We can plot this side by side with the original data, using the same colourmap, as a rough quality check:

fig, (ax0, ax1) = plt.subplots(ncols=2, figsize=(15, 7))
ax0.imshow(img)
ax0.axis('off')
ax0.set_title('Original image')
im = ax1.imshow(data, cmap='jet')
ax1.set_title('Data extracted by unmap')
plt.colorbar(im, shrink=0.67)
plt.savefig('../_static/Hugh_Pumphrey_CC-BY_compare.png')
../_images/0c72a5cad43a851b41824b7bb8dd5fefac9b64d3cf0de66be510c873ec28dd04.png

A more challenging image#

Let’s try an image from a tweet by @seis_matters (Chris Jackson):

img = get_image_from_web("https://pbs.twimg.com/media/ELX9zxIWoAId3FT.jpg")

plt.imshow(img)
<matplotlib.image.AxesImage at 0x7fcae66496f0>
../_images/7291c1bef6c544db01482b3890dd94a59b35e89032836aab16bf8d1a79dc9b85.png

Awesome.
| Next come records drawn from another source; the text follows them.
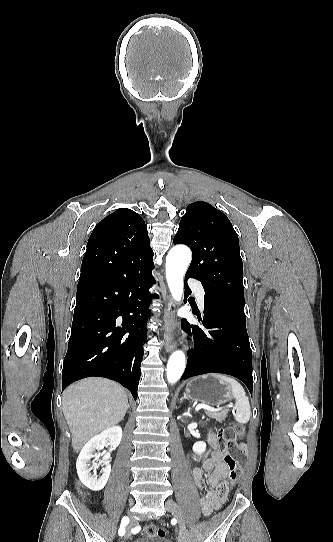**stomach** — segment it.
I'll return each instance as SVG.
<instances>
[{"label":"stomach","mask_w":333,"mask_h":542,"mask_svg":"<svg viewBox=\"0 0 333 542\" xmlns=\"http://www.w3.org/2000/svg\"><path fill=\"white\" fill-rule=\"evenodd\" d=\"M185 394L193 402H202L208 406H223L233 400L228 386L220 384L212 374L189 380L186 384Z\"/></svg>","instance_id":"stomach-1"}]
</instances>
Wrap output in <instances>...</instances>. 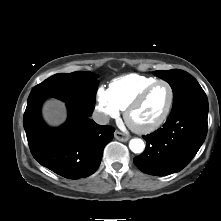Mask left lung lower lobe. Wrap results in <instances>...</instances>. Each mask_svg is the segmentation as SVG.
<instances>
[{
  "label": "left lung lower lobe",
  "instance_id": "1",
  "mask_svg": "<svg viewBox=\"0 0 221 221\" xmlns=\"http://www.w3.org/2000/svg\"><path fill=\"white\" fill-rule=\"evenodd\" d=\"M208 100L204 91L191 93L173 103L163 125L144 136L145 151L134 158L144 173L164 176L182 170L195 156L207 134Z\"/></svg>",
  "mask_w": 221,
  "mask_h": 221
}]
</instances>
This image is perfect for testing our function, because it has various challenges:

  • It’s relatively small for the amount of detail it contains.
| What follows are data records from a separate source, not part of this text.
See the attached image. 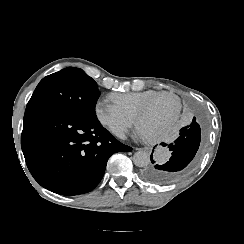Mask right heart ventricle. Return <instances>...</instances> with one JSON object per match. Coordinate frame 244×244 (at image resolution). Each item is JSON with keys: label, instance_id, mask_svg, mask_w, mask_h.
I'll return each instance as SVG.
<instances>
[{"label": "right heart ventricle", "instance_id": "right-heart-ventricle-1", "mask_svg": "<svg viewBox=\"0 0 244 244\" xmlns=\"http://www.w3.org/2000/svg\"><path fill=\"white\" fill-rule=\"evenodd\" d=\"M161 93L162 92H160V91H154V90H147V91H143V92H134L131 94L130 93H127V94L110 93V94H108L107 99L114 104L121 105L128 109H131L132 111H134L136 113V115L139 118V113L141 112L142 105L145 102H147L148 100H150L151 98H153L154 95H160ZM154 103H152V104H154ZM151 105H149V107ZM148 108H147V110H148ZM140 120L141 119L139 118V122H140Z\"/></svg>", "mask_w": 244, "mask_h": 244}]
</instances>
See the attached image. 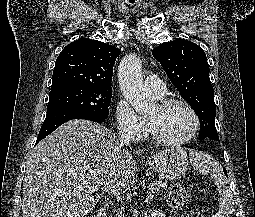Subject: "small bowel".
I'll use <instances>...</instances> for the list:
<instances>
[{
    "label": "small bowel",
    "mask_w": 255,
    "mask_h": 217,
    "mask_svg": "<svg viewBox=\"0 0 255 217\" xmlns=\"http://www.w3.org/2000/svg\"><path fill=\"white\" fill-rule=\"evenodd\" d=\"M165 217V215H164V213L162 212V211H160V210H158V211H155L152 215H151V217Z\"/></svg>",
    "instance_id": "1"
}]
</instances>
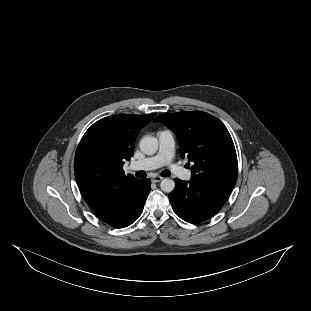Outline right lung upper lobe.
<instances>
[{
  "mask_svg": "<svg viewBox=\"0 0 311 311\" xmlns=\"http://www.w3.org/2000/svg\"><path fill=\"white\" fill-rule=\"evenodd\" d=\"M156 114H117L95 122L75 154L74 173L80 192L93 211L139 179L125 175L123 165L134 152L140 130Z\"/></svg>",
  "mask_w": 311,
  "mask_h": 311,
  "instance_id": "1",
  "label": "right lung upper lobe"
}]
</instances>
  • It’s a JPEG, which almost certainly means data loss.

  • It has hillshading, which overlays the colourmap information.
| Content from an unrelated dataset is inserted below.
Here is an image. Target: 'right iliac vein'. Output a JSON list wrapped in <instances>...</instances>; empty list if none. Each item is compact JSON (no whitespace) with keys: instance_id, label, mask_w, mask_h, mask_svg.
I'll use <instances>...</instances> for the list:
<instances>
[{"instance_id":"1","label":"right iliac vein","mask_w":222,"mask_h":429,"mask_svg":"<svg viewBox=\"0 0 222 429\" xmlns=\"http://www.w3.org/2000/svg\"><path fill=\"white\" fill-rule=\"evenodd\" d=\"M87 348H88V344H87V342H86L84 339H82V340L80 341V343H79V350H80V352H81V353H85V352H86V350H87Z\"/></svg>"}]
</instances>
  • It doesn’t have a proper scale or coordinates, but we can’t do much about that.

Let’s try to rip data from it… Looking at matplotlib’s colormaps

I think the closest is 'gist_rainbow' so let’s try that:

data = unmap(img, cmap='gist_rainbow', background='common', hillshade=True, threshold=0.4)

plt.imshow(data)
<matplotlib.image.AxesImage at 0x7fcafb9fead0>
../_images/0424662aaa87554fe1759e132030e0b66cc4e61d126b86ef0429ee418cc1e4a4.png

Not all that great, but it’s a start. It looks like we’ll need to tidy up the edges a bit; they are all ragged because of JPEG compression artefacts.

Let’s make a mask from the black pixels in the original image:

mask = np.ones_like(data)

# Mask out pixels with small R+G+B values (the dark background).
threshold = 0.1
mask[img.sum(axis=-1) < threshold] = np.nan

plt.imshow(mask)
<matplotlib.image.AxesImage at 0x7fcae66a3d00>
../_images/fa54bafa1ae03e25446f5da4e558610ed6c03a04c1dd444ad21323c7299b6a9e.png

And blank out the colourmap area:

mask[:150, :75] = np.nan

plt.figure(figsize=(18, 12))

plt.imshow(mask)
<matplotlib.image.AxesImage at 0x7fcae68680d0>
../_images/f31f303a1a063d3da7ee3ea2d142c4dcf01345c7f275645859df72b19083c0e4.png

Now we can use this mask to pretty up our result:

data *= mask

plt.figure(figsize=(18, 12))
plt.imshow(data, cmap='YlGnBu')
plt.contour(data, levels=np.arange(0, 1, 0.025), colors=['k'], linewidths=[0.2])
<matplotlib.contour.QuadContourSet at 0x7fcae679ee00>
../_images/999e66f6bd98c0c90fd13855500dc77ee024779b96c8880b2d0201800349ad97.png

You can still see the JPEG compression artefacts in the data. We could apply some smoothing, but now we’re getting into interpretation territory…

Good luck with your data liberation quest!